The Audubon email hotline had been running rampant with a great variety of bird sightings. A Northern Mockingbird at Chums Corner. Hundreds of Waxwings on Deadstream Road. Tundra Swans at Logan’s Landing. Two Snowy Owls near the ballpark.
Word of the Snowy Owl sightings got me moving since I hadn’t seen one yet this winter. I almost immediately spotted the first owl on the corner of an outbuilding for one of the industrial park businesses. It was pretty distant to get a good close-up shot.
When I saw the owl on the roof of the warehouse, I wondered, why there? What was attraction? Then I drove on and saw the big field outside the fencing that would be perfect for hunting mice and voles, staples of the Snowy Owl diet.
I decided to drive to the other side of the building to get a closer look. I hoped the bird wouldn’t fly off in the time it took to get there. As I drew near, I could see the Snowy was a female, identified as such by the black bar markings. She was a beauty, I thought, as she squinted at me in the bright sunshine.
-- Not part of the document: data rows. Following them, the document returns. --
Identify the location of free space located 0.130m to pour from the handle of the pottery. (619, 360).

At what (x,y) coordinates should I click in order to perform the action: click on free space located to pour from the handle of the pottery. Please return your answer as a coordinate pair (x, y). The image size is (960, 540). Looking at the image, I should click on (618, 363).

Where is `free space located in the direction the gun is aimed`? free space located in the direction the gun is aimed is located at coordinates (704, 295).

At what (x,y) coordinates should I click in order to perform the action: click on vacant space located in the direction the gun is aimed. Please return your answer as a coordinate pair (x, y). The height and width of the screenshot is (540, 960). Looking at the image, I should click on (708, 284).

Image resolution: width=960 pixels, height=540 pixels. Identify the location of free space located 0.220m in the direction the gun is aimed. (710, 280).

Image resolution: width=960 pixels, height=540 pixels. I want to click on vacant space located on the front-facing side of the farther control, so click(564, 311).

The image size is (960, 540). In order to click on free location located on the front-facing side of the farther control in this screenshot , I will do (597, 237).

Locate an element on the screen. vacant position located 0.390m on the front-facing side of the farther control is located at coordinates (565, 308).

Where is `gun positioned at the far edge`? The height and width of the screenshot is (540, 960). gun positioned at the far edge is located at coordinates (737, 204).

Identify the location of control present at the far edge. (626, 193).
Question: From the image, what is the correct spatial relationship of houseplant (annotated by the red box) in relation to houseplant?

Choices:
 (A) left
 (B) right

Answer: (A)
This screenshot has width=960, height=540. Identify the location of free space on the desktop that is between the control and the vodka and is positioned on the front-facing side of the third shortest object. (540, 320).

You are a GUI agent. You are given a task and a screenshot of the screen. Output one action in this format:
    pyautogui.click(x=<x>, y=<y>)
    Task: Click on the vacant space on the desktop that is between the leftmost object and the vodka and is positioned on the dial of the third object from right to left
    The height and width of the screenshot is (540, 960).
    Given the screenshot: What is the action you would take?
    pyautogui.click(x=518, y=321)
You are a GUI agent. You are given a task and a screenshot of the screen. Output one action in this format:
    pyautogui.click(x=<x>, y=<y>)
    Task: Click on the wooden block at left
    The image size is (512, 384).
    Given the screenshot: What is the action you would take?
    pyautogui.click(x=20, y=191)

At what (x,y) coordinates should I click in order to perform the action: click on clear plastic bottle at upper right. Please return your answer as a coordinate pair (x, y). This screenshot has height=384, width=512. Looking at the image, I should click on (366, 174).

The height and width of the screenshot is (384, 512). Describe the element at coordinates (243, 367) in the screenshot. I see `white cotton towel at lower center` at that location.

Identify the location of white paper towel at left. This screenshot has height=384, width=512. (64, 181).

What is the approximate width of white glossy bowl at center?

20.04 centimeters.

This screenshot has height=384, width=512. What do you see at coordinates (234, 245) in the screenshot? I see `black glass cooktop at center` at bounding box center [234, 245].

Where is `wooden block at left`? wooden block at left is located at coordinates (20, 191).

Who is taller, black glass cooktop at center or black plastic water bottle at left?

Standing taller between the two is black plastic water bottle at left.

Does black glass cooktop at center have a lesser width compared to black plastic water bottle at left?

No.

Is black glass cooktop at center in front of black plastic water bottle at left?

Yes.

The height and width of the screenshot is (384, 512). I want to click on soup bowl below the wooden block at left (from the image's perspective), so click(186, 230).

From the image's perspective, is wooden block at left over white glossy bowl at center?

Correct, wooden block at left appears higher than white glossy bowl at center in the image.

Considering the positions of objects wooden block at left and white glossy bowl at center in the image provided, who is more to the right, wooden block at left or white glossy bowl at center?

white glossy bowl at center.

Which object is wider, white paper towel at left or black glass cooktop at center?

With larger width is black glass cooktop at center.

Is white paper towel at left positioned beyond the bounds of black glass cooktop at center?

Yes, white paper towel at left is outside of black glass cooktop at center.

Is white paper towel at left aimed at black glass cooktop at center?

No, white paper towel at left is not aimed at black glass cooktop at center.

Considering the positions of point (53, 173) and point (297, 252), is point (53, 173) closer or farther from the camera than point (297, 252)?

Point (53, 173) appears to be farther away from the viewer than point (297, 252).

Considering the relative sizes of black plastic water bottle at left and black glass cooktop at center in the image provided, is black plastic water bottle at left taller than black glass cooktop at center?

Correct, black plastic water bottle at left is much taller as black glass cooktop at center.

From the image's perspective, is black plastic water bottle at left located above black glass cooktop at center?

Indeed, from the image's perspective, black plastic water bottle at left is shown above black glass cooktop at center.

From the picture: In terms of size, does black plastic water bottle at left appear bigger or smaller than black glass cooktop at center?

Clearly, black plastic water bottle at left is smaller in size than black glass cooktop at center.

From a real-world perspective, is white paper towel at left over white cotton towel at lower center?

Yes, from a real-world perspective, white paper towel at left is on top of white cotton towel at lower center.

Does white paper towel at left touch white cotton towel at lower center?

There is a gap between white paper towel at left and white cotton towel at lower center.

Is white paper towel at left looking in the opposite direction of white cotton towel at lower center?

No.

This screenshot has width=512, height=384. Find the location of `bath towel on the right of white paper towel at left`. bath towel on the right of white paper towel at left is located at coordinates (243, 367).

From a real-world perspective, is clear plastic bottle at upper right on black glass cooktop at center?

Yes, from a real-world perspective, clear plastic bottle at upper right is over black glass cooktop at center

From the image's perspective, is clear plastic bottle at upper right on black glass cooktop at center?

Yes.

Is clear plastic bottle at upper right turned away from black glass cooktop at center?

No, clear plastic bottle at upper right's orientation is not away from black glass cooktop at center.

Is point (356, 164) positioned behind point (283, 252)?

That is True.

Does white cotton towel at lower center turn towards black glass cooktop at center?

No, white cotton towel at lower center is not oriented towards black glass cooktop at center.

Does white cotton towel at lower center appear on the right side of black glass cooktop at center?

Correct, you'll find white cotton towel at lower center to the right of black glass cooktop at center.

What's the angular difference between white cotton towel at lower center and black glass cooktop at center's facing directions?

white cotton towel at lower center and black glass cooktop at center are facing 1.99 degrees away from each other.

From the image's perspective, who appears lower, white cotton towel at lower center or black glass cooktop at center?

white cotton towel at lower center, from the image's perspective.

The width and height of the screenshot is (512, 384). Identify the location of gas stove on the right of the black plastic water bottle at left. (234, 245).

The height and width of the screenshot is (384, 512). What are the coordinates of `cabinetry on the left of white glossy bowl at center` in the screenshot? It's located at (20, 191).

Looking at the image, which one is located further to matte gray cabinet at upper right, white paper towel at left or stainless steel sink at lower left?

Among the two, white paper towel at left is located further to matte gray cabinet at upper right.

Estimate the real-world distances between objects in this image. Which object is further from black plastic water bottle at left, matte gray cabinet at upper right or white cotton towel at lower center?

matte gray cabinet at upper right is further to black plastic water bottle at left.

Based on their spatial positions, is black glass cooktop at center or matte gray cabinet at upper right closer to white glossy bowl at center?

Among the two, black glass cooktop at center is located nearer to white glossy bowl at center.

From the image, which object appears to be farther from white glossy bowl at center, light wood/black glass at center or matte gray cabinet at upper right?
I drove on, hoping to see the second Snowy that had been sighted in the area that day. Fortunately, I saw it almost immediately, its distinctive white shape perched atop a light pole. It stood out against the brilliant blue sky. I can’t tell you how many Snowies I’ve photographed against dull, winter gray skies so the blue sky was a real treat.
I drew closer and could see this Snowy was smaller than the first one. It was beautiful! Mostly pure white with just a few dark markings, the sign that this bird was a male. This was the first time I’d photographed a male Snowy.
I noticed in the bright sunshine, the Snowy had its third, transparent eyelid down to protect its eyes from the bright sunlight. No piercing yellow eyes today!
I took another look at the female. I was able to get closer and it was keen on keeping an eye on me. It didn’t, however, give me a flash of its yellow eye, nor did it take to flight. There’ll be another time though. As always, Snowy Owls are magnificent creatures to see. And to photograph both a female and a male in one outing…well, it doesn't get much better than that.